Likewise, it is time to begin working with the parish on what comes next. Often, this is to secure an interim rector or vicar who is fully appraised of what has occurred and who is given the time to do the hard work of creating a safe environment for the next call, which can take two years or more. The key task for the interim is to make sure that healthy practices are taught and modeled and unhealthy behaviors are not abided.

The Next Call—What happens next is not so easily solved. A priest, injured emotionally and spiritually by a bad experience with a congregation, may not be in a place to move immediately to a new call and yet, the priest still needs to earn a living. Reticence to work with a priest coming off a difficult call can add unnecessary insult to injury. There are a lot of reasons why a call does not work out, including issues in the congregation being avoided or hidden in the call process or even the call being a bad fit from the beginning.

A priest who has been called by God and had that call affirmed by the Church and been formed for ministry should not be branded as ineffective and eliminated from calling processes.

Instead, this is where careful attention should be paid to the gifts of the priest and finding the right fit. At the same time proper support needs to be in place as the next call will certainly set off triggers from the previous conflict. The priest needs someone to process this with on an ongoing basis so that the new parish is not held accountable for issues from the previous congregation, even as the priest seeks to learn from the past.

… … ...

==================================================

=== Requirements ===
1. According to the passage on clergy calls, how long can the interim's work of creating a safe environment for the next call take?
2. Why does the passage on clergy calls say a priest starting a new call needs someone to process things with on an ongoing basis?

=== Given information ===
==================================================

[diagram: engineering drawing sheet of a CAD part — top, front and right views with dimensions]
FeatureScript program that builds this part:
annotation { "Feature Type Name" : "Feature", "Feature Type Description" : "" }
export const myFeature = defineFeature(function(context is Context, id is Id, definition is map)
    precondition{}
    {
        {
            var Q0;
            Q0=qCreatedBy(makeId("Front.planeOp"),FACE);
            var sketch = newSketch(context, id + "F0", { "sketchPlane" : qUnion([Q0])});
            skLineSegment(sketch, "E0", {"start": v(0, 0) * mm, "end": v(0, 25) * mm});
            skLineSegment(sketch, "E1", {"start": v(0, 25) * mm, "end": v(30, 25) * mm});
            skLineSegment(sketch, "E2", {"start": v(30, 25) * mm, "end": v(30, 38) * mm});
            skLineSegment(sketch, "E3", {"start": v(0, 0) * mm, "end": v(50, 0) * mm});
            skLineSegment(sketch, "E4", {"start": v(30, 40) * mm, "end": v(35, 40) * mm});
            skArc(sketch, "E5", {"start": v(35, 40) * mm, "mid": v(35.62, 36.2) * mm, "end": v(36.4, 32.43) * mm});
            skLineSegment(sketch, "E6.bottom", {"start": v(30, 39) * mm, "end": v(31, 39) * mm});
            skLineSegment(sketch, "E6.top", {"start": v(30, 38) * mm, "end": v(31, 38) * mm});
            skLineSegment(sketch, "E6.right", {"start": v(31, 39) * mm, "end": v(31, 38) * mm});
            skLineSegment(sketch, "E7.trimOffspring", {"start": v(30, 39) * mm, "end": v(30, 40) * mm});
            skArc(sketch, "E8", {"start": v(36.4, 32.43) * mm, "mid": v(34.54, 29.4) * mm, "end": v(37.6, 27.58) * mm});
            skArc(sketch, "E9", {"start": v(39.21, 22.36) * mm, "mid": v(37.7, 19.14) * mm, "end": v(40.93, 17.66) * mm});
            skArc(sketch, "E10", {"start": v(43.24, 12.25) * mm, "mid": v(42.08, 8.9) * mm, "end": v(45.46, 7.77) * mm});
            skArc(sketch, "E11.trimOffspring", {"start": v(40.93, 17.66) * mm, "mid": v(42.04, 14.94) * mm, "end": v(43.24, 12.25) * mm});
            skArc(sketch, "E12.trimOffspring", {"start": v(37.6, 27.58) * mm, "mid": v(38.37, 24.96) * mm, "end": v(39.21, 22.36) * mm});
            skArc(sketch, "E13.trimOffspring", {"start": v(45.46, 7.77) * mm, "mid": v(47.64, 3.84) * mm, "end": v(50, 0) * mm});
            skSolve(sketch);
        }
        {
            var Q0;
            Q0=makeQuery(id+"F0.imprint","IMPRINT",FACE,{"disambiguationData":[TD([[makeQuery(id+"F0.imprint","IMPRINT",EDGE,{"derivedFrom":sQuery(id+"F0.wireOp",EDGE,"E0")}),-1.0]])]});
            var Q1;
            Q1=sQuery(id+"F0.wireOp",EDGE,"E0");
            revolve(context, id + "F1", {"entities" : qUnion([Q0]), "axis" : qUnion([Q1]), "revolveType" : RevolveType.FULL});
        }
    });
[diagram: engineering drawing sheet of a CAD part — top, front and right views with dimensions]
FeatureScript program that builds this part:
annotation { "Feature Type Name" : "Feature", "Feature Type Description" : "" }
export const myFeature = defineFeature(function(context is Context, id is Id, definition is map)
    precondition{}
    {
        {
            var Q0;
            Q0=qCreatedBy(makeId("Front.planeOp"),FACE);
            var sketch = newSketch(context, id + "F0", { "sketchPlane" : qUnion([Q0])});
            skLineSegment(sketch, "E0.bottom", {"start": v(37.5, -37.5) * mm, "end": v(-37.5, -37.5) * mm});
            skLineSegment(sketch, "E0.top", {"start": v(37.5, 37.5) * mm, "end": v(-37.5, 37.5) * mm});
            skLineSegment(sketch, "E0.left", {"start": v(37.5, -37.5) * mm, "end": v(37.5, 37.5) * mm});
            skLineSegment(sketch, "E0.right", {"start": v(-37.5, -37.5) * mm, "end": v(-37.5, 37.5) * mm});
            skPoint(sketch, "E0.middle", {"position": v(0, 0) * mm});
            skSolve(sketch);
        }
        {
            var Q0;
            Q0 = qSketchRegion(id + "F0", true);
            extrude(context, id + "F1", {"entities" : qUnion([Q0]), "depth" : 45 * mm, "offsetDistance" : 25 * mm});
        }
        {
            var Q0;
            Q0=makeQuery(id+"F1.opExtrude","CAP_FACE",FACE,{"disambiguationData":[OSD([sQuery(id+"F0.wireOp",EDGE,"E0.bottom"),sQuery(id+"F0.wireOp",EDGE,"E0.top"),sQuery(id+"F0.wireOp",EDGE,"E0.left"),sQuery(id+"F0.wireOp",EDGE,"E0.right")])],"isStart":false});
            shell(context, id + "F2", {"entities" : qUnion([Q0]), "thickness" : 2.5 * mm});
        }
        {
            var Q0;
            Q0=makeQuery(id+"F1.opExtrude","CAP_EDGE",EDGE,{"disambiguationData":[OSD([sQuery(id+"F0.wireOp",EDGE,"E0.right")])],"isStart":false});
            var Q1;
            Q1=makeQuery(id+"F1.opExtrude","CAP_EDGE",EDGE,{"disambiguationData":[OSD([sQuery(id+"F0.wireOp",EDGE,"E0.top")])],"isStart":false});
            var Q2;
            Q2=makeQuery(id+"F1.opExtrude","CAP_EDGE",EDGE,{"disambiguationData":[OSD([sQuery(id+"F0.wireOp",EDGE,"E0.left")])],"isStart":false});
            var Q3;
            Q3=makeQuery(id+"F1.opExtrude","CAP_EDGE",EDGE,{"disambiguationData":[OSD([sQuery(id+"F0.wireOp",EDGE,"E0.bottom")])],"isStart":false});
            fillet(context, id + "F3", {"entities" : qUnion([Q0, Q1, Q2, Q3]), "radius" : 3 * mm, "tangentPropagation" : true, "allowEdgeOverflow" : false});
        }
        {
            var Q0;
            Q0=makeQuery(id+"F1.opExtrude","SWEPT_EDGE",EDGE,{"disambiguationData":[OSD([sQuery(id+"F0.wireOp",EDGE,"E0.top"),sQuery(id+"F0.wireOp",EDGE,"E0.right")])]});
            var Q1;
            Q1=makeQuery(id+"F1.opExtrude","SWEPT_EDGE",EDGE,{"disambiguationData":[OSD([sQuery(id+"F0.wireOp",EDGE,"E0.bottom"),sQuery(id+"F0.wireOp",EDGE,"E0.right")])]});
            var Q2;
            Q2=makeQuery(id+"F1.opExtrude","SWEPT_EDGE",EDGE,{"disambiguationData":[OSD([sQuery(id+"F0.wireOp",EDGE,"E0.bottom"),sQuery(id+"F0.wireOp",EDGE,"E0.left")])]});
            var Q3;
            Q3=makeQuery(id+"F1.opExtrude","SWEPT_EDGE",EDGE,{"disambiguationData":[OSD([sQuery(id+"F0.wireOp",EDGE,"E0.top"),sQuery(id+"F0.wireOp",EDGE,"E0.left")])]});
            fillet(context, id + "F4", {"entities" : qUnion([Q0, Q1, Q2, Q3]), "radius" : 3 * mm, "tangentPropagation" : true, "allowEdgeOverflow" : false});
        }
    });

==================================================

=== Answer list ===
1. Two years or more.

2. The next call will set off triggers from the previous conflict. Ongoing support keeps the new parish from being held accountable for issues from the previous congregation while the priest still learns from the past.